Speaking of those: remember how Jonsnow’s friend Sam saved that pathetic old guy who keeps thinking Daenerys will let him kiss her? Well, Daenerys finally meets him, and thanks him for curing the sad sack’s eczema. Somehow, Sam’s family comes up, and Daenerys is like, “Ooooooooo, that’s a rough one. Because I definitely had my dragon incinerate your father and brother.” Sam weeps.
Bran, still parked outside, sees Sam emerging from that conversation, and the two have a cathartic chat. For us, not them.
All-seeing, Bran is like, “Look, it’s incredibly frustrating for both myself and the audience how long we’ve been dancing around this shit about telling Jonsnow that he’s the rightful Lord of the Seven Kingdoms. So before we continue on with this final season, could we just fucking get that over with?”
So: Sam meets up with Jonsnow in the classic pal hangout of the Stark Family Crypt. He drops that knowledge bomb on him. And, predictably, Jonsnow looks woeful about it.
But we’ll have to wait until next week (at the very least) until we see how he actually deals with it. Instead of closing on that thread, the episode goes one small step further in its reunion celebration: Jaime Lannister, scarcely recognizable, arriving at Winterfell himself. He looks over and fuck if it isn’t Bran, still just left there in the snow.
“Aw, man, it’s that kid whose spine I wrecked by pushing him out a window for watching me do it with my sister. He’s probably going to be pissed about that,” Jaime visibly thinks.
“And damn did he get lanky.”
ALSO THIS: At some point, Theon freed She-on from Sabretooth’s boat, and now ol’ Reek is apparently set up for his own reunion episode with the classic Stark gang. Who even knows how he’s peeing.

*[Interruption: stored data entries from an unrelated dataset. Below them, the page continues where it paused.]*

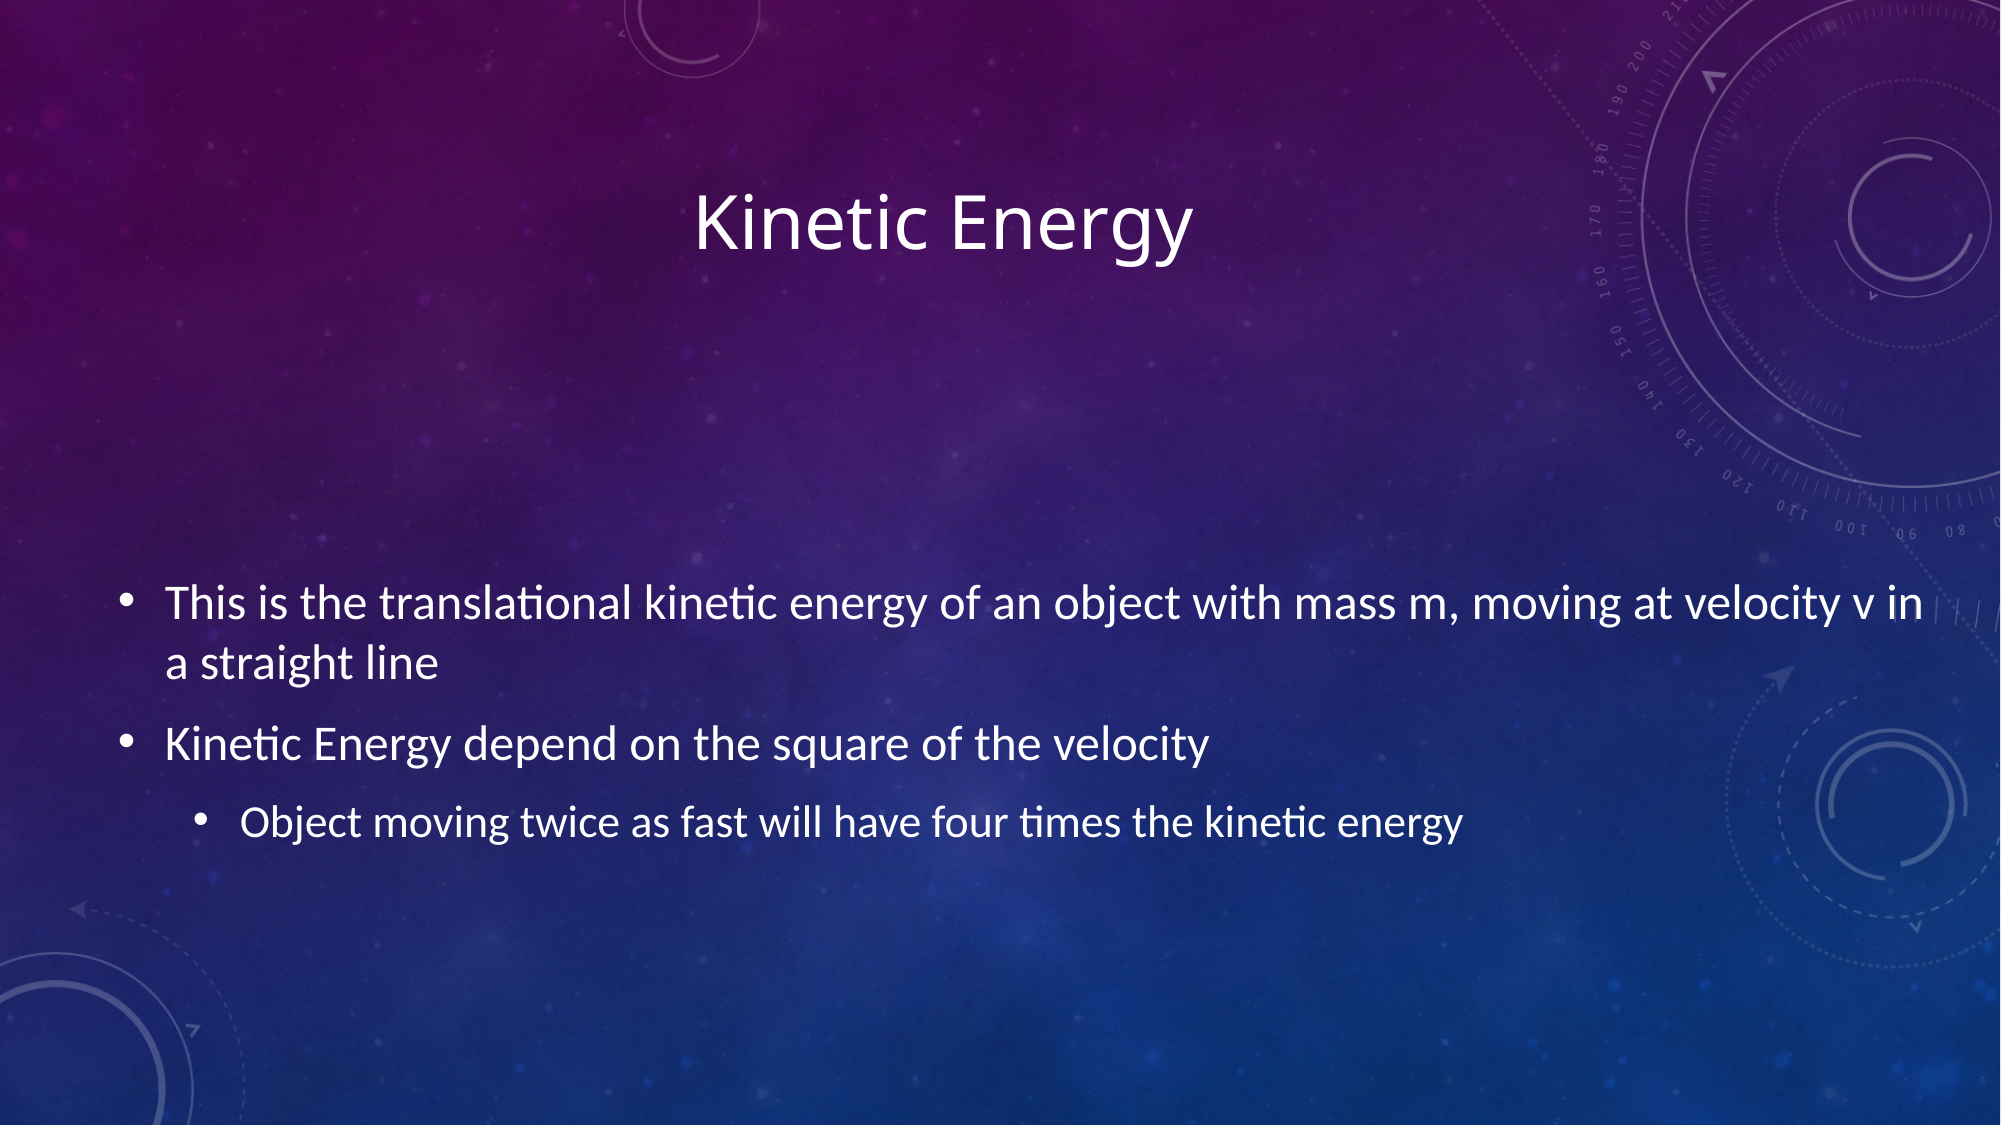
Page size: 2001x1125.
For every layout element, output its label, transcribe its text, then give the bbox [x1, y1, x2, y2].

list This is the translational kinetic energy of an object with mass m, moving at velocity v in a straight line Kinetic Energy depend on the square of the velocity Object moving twice as fast will have four times the kinetic energy [109, 317, 1942, 1018]
title Kinetic Energy [111, 99, 1775, 317]
picture [0, 0, 2001, 1125]
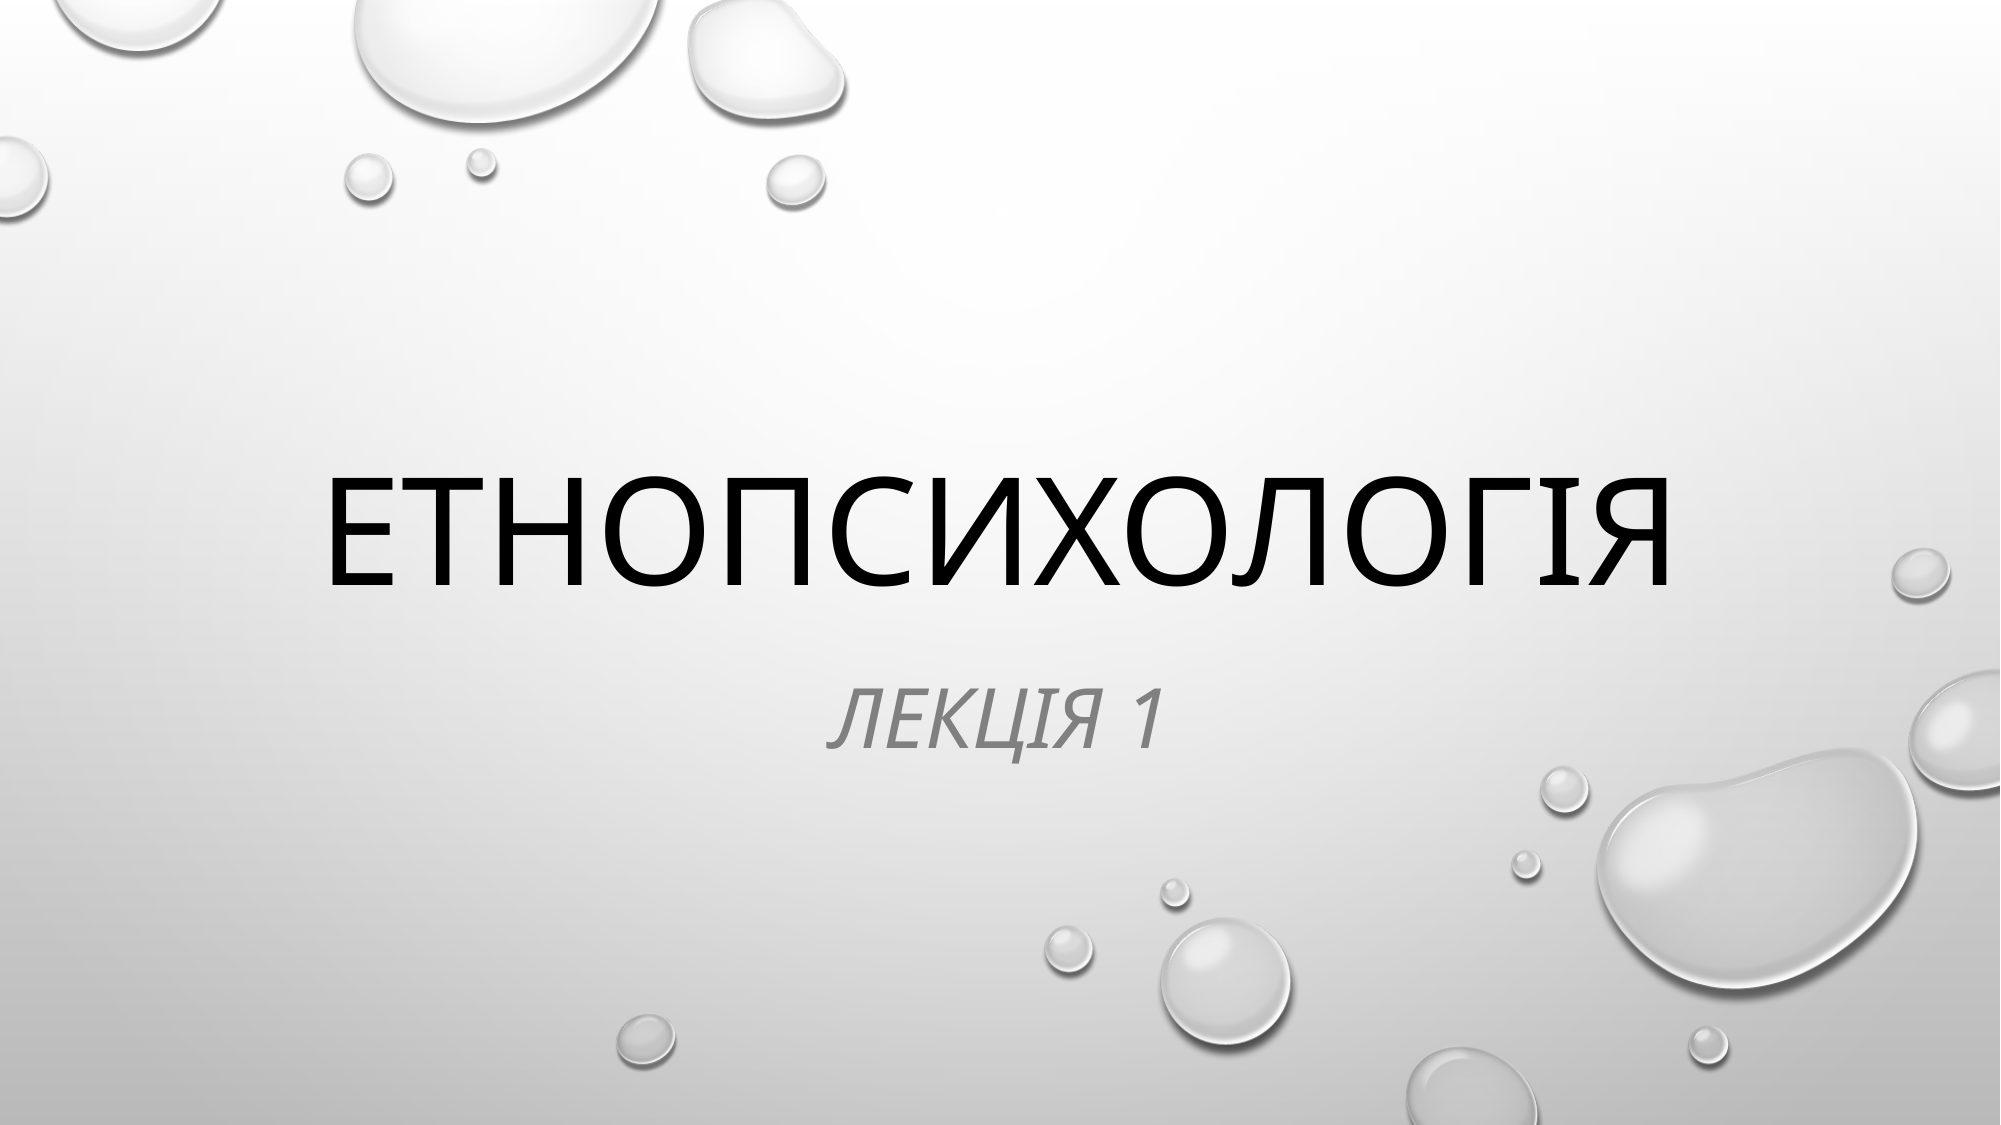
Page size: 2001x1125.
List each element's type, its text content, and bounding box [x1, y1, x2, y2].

ALSO, I just remembered how Ginger Freefolk, Fire-Sword One-eye, and their crew ran into a terrifying discovery: the Night King is doing outsider art. Like, he set up a whole scene, a boy with dismembered limbs splayed around him like a sun’s rays. Did Night King do that himself? Did he communicate his vision to his undead horde and have to keep art directing it through their brain-dead idiocy? It’s so stupid.